▶ _Passage du texte_:
Par Sabine Roitman – Desinfos
Si les voyages forment la jeunesse, ils instruisent aussi les adultes, et ce n’est qu’en se rendant sur place dans les Emirats qu’on comprend vraiment à quel point les « Accords d’Abraham » ont changé la donne au Moyen-Orient. On mesure encore mal aujourd’hui toutes les retombées positives pour Israël de ces accords, snobés dès leur signature par beaucoup de pays européens, par les démocrates et par la majorité des juifs américains car, « péché originel », ils étaient l’œuvre d’un Donald Trump méprisé et d’un Benjamin Netanyahu stigmatisé.

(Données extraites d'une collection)

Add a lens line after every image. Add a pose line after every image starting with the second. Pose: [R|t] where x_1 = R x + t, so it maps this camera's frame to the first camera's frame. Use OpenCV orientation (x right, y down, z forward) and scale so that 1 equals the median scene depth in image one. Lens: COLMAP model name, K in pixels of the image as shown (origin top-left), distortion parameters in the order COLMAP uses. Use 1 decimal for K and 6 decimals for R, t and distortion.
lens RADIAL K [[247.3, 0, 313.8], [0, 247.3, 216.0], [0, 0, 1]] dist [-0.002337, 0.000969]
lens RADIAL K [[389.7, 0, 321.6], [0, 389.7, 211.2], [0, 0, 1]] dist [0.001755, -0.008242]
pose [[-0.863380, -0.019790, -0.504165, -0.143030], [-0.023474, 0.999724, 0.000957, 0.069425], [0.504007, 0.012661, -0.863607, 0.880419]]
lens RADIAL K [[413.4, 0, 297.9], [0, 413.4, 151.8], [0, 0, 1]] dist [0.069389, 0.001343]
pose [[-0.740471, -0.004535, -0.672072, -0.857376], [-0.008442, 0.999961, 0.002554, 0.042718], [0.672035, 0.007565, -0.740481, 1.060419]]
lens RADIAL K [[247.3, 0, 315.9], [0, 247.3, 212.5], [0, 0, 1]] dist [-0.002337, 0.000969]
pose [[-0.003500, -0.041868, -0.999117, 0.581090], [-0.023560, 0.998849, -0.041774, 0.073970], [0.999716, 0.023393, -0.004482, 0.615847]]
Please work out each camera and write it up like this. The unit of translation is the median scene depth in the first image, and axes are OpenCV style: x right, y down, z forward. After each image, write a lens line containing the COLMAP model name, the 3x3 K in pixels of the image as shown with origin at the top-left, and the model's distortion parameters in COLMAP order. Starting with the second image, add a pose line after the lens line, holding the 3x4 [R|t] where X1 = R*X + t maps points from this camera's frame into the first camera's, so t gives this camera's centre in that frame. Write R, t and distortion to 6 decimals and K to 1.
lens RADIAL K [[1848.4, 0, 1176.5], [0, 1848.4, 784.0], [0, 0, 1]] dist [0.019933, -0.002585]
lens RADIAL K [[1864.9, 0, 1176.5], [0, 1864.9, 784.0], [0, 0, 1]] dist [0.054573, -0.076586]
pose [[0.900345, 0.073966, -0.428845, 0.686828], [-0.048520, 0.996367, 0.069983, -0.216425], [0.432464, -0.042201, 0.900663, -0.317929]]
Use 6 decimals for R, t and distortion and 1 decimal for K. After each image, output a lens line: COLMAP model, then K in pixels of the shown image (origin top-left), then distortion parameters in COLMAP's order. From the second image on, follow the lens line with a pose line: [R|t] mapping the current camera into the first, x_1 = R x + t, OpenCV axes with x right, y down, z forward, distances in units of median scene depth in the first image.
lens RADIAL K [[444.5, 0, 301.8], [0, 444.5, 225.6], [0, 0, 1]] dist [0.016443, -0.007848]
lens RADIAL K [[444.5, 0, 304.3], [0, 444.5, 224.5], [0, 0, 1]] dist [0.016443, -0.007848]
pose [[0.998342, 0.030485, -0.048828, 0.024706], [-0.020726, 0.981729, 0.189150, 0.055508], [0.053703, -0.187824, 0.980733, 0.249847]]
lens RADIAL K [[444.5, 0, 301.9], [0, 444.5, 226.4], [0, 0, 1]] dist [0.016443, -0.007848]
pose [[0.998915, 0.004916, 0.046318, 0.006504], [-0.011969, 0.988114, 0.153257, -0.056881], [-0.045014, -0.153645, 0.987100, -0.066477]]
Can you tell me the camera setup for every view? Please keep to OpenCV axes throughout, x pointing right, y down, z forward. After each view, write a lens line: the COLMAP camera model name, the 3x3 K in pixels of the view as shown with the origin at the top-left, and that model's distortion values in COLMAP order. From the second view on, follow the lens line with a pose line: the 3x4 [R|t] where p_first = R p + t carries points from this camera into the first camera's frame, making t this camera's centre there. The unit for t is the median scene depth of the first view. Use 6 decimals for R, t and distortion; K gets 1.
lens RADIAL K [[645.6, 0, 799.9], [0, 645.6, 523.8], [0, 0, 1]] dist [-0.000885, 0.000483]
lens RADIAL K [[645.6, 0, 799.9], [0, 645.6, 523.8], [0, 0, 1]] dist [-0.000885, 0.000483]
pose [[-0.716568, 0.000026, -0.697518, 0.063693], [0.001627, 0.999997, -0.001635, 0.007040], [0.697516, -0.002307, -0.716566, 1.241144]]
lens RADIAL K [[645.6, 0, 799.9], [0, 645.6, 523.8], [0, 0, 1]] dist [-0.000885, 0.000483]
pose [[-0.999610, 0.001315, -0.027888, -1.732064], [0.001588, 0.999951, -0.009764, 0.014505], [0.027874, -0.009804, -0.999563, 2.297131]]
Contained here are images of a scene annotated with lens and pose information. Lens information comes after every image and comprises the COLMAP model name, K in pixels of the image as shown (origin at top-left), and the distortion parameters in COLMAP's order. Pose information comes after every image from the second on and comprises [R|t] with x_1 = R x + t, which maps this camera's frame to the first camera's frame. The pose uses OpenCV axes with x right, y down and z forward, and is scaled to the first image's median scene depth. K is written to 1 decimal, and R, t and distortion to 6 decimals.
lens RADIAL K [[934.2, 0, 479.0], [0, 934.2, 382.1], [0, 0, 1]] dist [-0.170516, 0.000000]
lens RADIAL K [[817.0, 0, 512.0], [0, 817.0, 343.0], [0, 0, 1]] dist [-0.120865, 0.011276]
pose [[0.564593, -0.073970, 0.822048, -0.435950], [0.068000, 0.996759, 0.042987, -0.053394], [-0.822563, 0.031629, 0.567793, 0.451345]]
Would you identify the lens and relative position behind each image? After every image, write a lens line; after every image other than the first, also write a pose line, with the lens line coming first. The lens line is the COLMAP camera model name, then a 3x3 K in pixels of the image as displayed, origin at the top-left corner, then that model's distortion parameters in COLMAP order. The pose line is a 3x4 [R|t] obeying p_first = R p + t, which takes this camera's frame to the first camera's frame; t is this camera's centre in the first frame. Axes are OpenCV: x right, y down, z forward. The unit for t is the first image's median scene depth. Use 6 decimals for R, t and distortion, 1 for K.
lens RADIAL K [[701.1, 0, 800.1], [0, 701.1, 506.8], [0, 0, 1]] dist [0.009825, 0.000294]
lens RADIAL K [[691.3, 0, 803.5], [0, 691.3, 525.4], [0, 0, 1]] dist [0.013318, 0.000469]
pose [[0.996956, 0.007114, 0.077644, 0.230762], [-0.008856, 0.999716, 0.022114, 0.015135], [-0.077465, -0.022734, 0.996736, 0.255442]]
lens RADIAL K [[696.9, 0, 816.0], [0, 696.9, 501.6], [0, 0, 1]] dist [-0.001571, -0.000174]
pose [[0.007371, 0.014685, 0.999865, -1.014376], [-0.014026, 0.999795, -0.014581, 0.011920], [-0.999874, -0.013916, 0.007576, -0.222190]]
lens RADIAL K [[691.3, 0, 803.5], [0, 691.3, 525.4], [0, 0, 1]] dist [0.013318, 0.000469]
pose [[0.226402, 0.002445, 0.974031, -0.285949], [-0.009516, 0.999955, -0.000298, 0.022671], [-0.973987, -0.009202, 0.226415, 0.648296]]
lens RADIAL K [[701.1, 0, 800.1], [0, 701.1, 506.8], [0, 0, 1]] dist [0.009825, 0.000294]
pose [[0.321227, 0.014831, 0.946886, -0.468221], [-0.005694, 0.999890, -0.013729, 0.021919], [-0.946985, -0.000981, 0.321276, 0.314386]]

▶ _Exercices proposés_:
1. Répondez à ces questions sur le texte consacré aux Accords d'Abraham :
(a) Qui signe ce texte, et pour quel média ?
(b) Où faut-il se rendre, selon le texte, pour comprendre la portée de ces accords ?
(c) Par qui ces accords ont-ils été snobés dès leur signature ?
2. Poursuivez le texte sur les Accords d'Abraham à la suite de sa dernière phrase.
Ce matériel n'est d'aucune utilité pour faire les exercices.

▶ _Réponses dans l'ordre_:
1.
(a) Sabine Roitman, pour Desinfos.
(b) Sur place, dans les Emirats.
(c) Par beaucoup de pays européens, par les démocrates et par la majorité des juifs américains.

2.
Il faut se rendre à Dubai ou Abu Dhabi pour mesurer à quel point Donald Trump, Bibi Netanyahu et Jared Kushner ont réussi à bouleverser les alliances régionales et à bousculer le dogmatisme islamo-gauchiste et antisioniste que l’on retrouve pourtant un peu partout dans le monde : l’héritage abrahamique commun des Juifs et des musulmans est en effet clairement mentionné dans le texte des accords, et en faisant jouer la Hatikva dans leurs palais les dirigeants de ces pays arabes reconnaissent implicitement les Juifs comme peuple biblique de la terre d’Israël. De quoi démoraliser pour un temps nos ennemis et déstabiliser leur discours… N’en déplaise à certains, ces trois hommes d’Etat méritent sans conteste le Prix Nobel de la paix, attribué en d’autres temps sous forme de chèque en blanc à des Arafat ou des Obama.
L’invasion brutale de l’Ukraine par la Russie prouve dans cette époque de bien pensance que seuls les Etats forts peuvent survivre. Et ce n’est pas par bonté d’âme mais bien parce qu’Israël est fort aujourd’hui, que des Etats arabes longtemps hostiles sous la pression des « Palestiniens » ont décidé de revoir leur position à 180° : ils y trouvent un intérêt économique et technologique bien sûr, mais surtout le bénéfice d’une alliance politique et militaire contre leur inquiétant voisin iranien.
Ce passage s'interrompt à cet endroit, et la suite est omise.